La caratteristica forma del rifugio © archivio CAIIl rifugio Vittorio Emanuele II del CAI di Torino (2732 metri) si trova sulle rive del Lago Moncorvè, nel territorio del comune valdostano di Valsavarenche, nelle Alpi Graie, ai piedi del Gran Paradiso. È una delle strutture più frequentate e confortevoli dell'arco alpino ed è riconoscibile per la forma assolutamente peculiare del tetto in lamiera.
La storia
La costruzione del Vittorio Emanuele II era stata iniziata negli anni trenta sotto la presidenza del senatore Giuseppe Brezzi, personalità torinese di spicco di quei tempi. Tra i suoi vari incarichi, il mecenate era anche a capo della società Cogne di Aosta, industria siderurgica di importanza nazionale, carica che influì sull'originale copertura. Fu infatti l’ingegnere Dumontel a progettare il nuovo rifugio, che aveva sostanzialmente le forme di un piccolo bivacco accademico, realizzato però in una scala maggiore. Nell’estate 1933 il principe del Piemonte Umberto di Savoia venne trasportato a dorso di mulo da Pont Valsavarenche al rifugio, e con solenne cerimonia alpina inaugurò la struttura, in realtà non ancora ultimata. Lo scoppio della seconda guerra mondiale lasciò il rifugio incompiuto e bisognò attendere il 1961 per vedere i lavori conclusi, grazie soprattutto all'impegno di Valentino Daynè. Il gestore purtroppo scomparve prematuramente, a soli pochi mesi dall'inaugurazione.

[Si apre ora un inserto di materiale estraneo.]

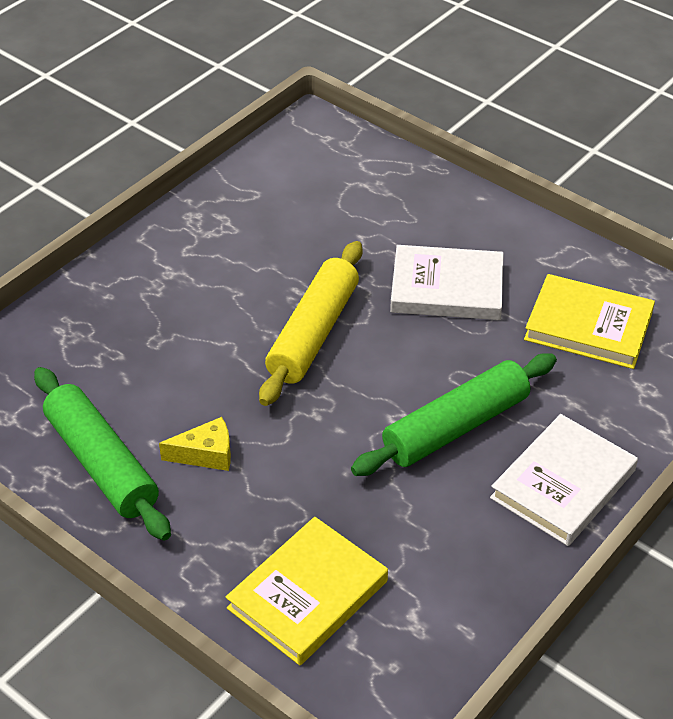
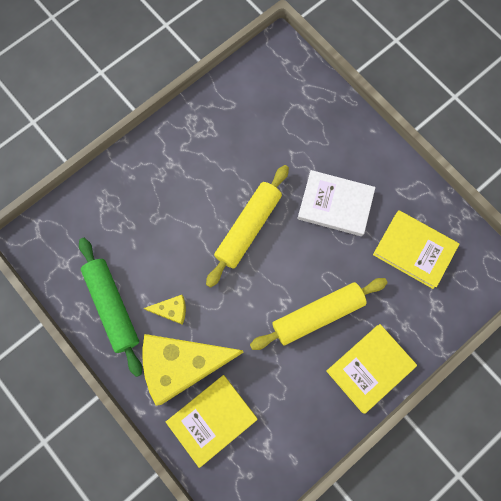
camera: 10 degrees right, 30 degrees up
(239, 525) = (183, 365): none -> yellow cheese
(455, 426) = (317, 314): green rolling pin -> yellow rolling pin
(563, 484) = (370, 368): white book -> yellow book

Entrambe le strutture - la vecchia e la nuova- sono dedicate al primo re d'Italia, grande appassionato di montagna e frequentatore delle terre che al tempo erano riserva reale di caccia.
Il rifugio in una immagine d'epoca, ben visibile anche la vecchia struttura © archivio CAILa gestione
Il vecchio rifugio, costruito nel 1884, è ancora in uso: nei mesi invernali è aperto per permettere il ricovero di chi ne avesse necessità. Dispone di ben 21 posti letto, mentre quello nuovo ne conta oltre 120-130, divisi in camera da 4-5 posti. Ci sono ben 8 bagni con acqua corrente e docce calde a pagamento. I posti a sedere arrivano invece anche a 150. La struttura è gestita da Paolo Pellissier, Samuel Thomasset e Jean Claude Ferrod. Paolo è il primo dei tre che lo ha preso in gestione ed è al Vittorio Emanuele II da una quindicina d'anni. “Offriamo un servizio tradizionale, con cucina classica. Apriamo anche in primavera, da fine marzo a maggio, non solo nei fine settimana ma sette giorni su sette”. Data la quota e la possibilità di diversi itinerari d'alta montagna, il rifugio raccoglie anche le richieste di chi cerca una guida in zona, altrimeti contattabili a info@guidegranparadiso.com
Gli itinerari
Il rifugio Vittorio Emanuele II è noto in tutto il mondo sia per la posizione stupenda in cui sorge, che per la possibilità di intraprendere percorsi alpinisti e scialpinistici in inverno, ma anche per trekking di ogni sorta e ascensioni estive. La meta più gettonata è la vetta del Gran Paradiso, ma le possibili destinazioni sono numerosissime. L'accesso tendenzialmente avviene da Pont-Valsavarenche (1960 metri di quota), per il sentiero 1, di carattere escursionistico. Per arrivare al rifugio sono 750 metri di dislivello, che si coprono in circa due ore e mezza. Il Vittorio Emanuele II è anche sul tragitto del cosiddetto trekking dello stambecco, un itinerario di quasi 40 chilometri che unisce Pravieux al rifugio Jervis. Si trova a metà della seconda giornata, sul sentiero che collega il rifugio Chabod al Tetras Lyre.